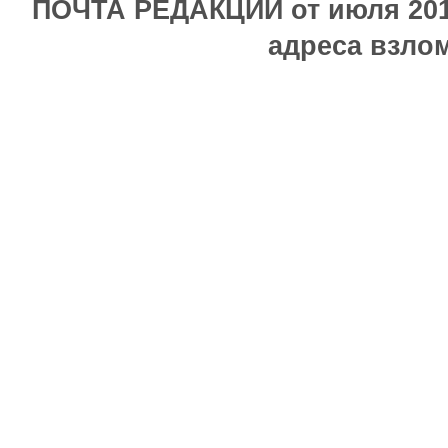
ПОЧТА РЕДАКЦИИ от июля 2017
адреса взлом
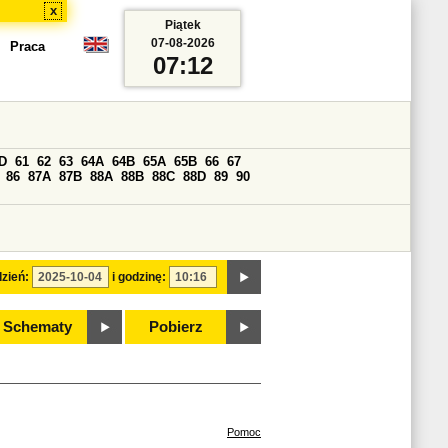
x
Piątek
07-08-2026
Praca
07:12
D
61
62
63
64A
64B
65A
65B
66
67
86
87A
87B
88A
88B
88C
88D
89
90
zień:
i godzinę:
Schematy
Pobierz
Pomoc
:::
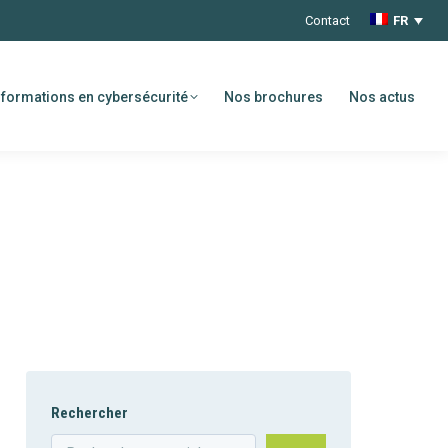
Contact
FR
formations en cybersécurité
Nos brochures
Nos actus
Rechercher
:::
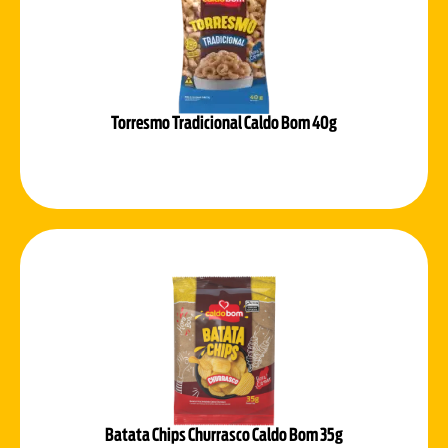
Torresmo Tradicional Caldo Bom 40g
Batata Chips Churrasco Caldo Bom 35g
:::
> _Exercise requirements_
Write out verbatim the part above that opens with the line containing "Torresmo Tradicional Caldo Bom 40g" and closes with the line containing "Batata Chips Churrasco Caldo Bom 35g", with both of those lines included.

> _Result for this exercise_
Torresmo Tradicional Caldo Bom 40g
Batata Chips Churrasco Caldo Bom 35g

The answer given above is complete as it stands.